Coumunity, the online magazine of Thee One True TOPI Tribe, is up. I wrote an article for it about my experience co-orgnizing EsoZone and the way the lust for more attendees can ruin a beautifully small event:
In a community, the quality of connections between members always trumps the number of members. Unlike a network, which thrives on weak ties between ever larger numbers of people, a community thrives on strong bonds.
But it’s easy for community builders to lose sight of this, especially when you’ve gotten a taste of quantity. I know because I’ve been there. Community building is more important than ever, so I’m sharing my story so that hopefully a few others can avoid falling into the same trap I did.
I was the lead organizer of an occultural festival called EsoZone from 2006 -2011 (though I did take a couple sabbaticals along the way). The second annual EsoZone festival started on October 10, 2008. We had talks by Dennis McKenna, Antero Alli, Paul Laffoley and many more, along with performers like Orryelle Defenestrate-Bascule and Hecate.

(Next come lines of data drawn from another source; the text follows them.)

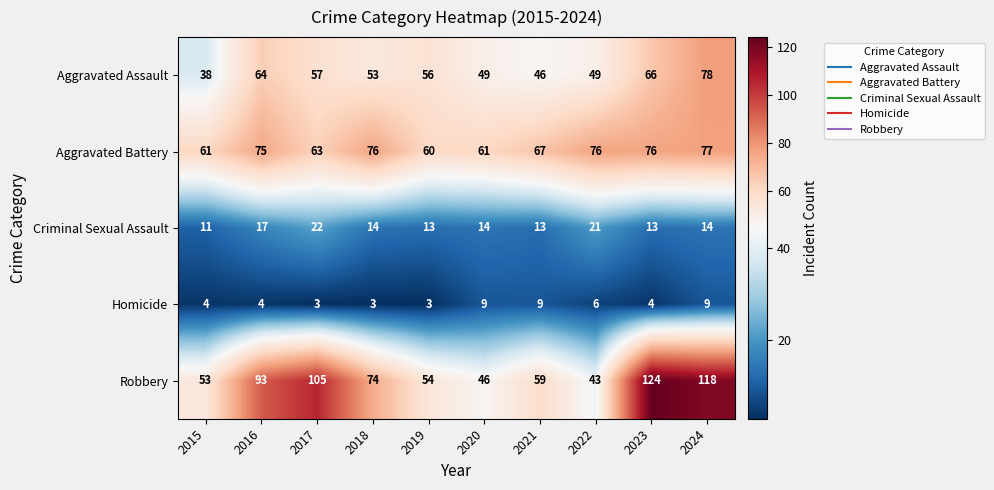

Which series changed the most between 2015 and 2022?

Aggravated Battery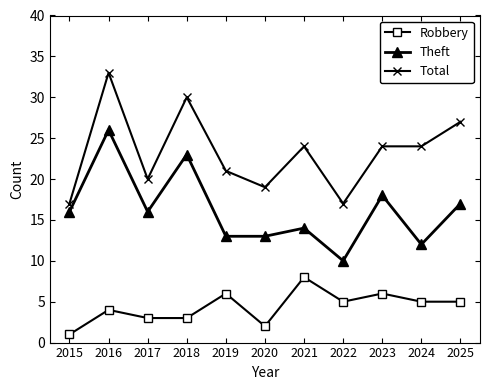

How many Robbery values are between 3 and 6?

8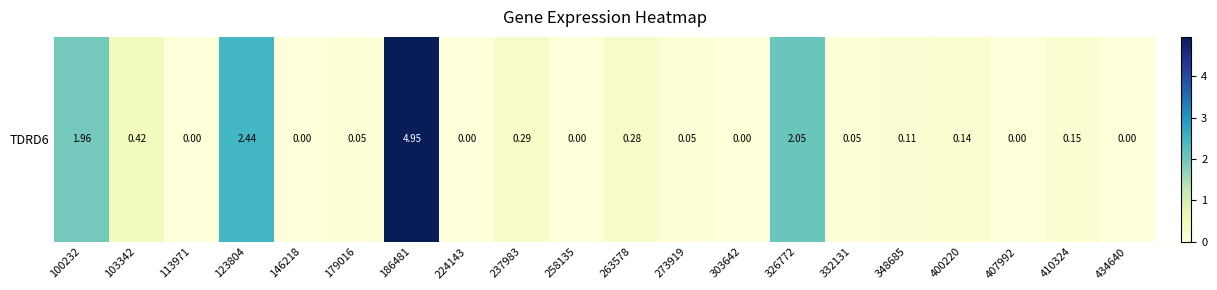

What is the change in value from 113971 to 273919?

+0.1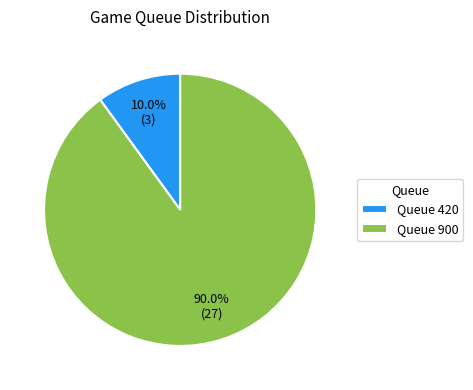

How many slices are in this pie chart?

2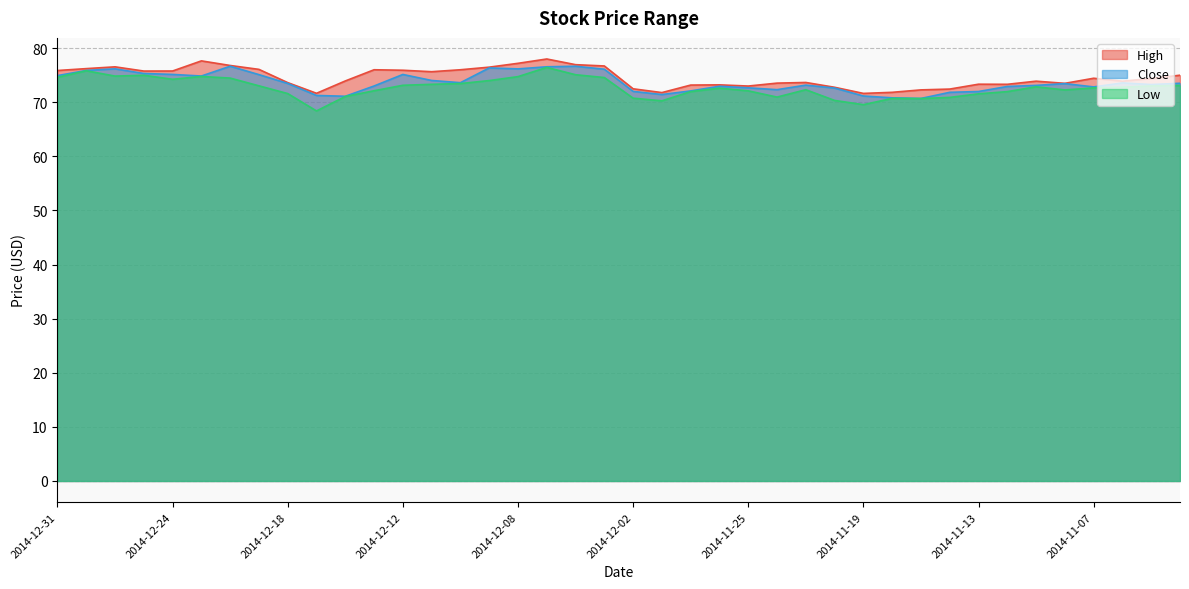

Which series has the largest range (max minus min)?

Low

It was a huge success. Around 300 people turned up, and there were write-ups in the local press as well as High Times magazine. People told me it changed their lives.
But it was also incredibly stressful.The digital projector died constantly. The schedule was constantly shuffled, partially due to the projector, partially due to other logistical nightmares. Some speakers and performers felt snubbed by the changes and problems. One group didn’t get to perform at all.